◆ **AIM OF THE EXERCISE**
Please reproduce, exactly and with nothing added, the line containing "mi-septembre. Composé de" and every line after it to the end of the records.

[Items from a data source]
********************
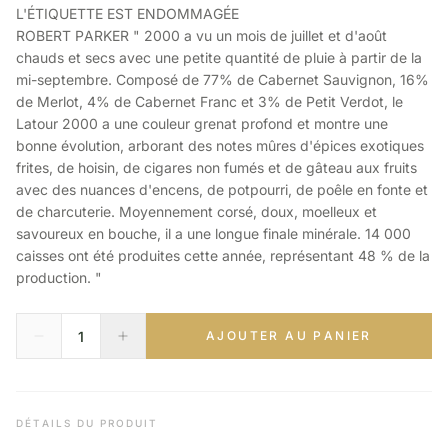
L'ÉTIQUETTE EST ENDOMMAGÉE
ROBERT PARKER " 2000 a vu un mois de juillet et d'août
chauds et secs avec une petite quantité de pluie à partir de la
mi-septembre. Composé de 77% de Cabernet Sauvignon, 16%
de Merlot, 4% de Cabernet Franc et 3% de Petit Verdot, le
Latour 2000 a une couleur grenat profond et montre une
bonne évolution, arborant des notes mûres d'épices exotiques
frites, de hoisin, de cigares non fumés et de gâteau aux fruits
avec des nuances d'encens, de potpourri, de poêle en fonte et
de charcuterie. Moyennement corsé, doux, moelleux et
savoureux en bouche, il a une longue finale minérale. 14 000
caisses ont été produites cette année, représentant 48 % de la
production. "
AJOUTER AU PANIER
DÉTAILS DU PRODUIT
********************
◆ **THE ANSWER**
mi-septembre. Composé de 77% de Cabernet Sauvignon, 16%
de Merlot, 4% de Cabernet Franc et 3% de Petit Verdot, le
Latour 2000 a une couleur grenat profond et montre une
bonne évolution, arborant des notes mûres d'épices exotiques
frites, de hoisin, de cigares non fumés et de gâteau aux fruits
avec des nuances d'encens, de potpourri, de poêle en fonte et
de charcuterie. Moyennement corsé, doux, moelleux et
savoureux en bouche, il a une longue finale minérale. 14 000
caisses ont été produites cette année, représentant 48 % de la
production. "
AJOUTER AU PANIER
DÉTAILS DU PRODUIT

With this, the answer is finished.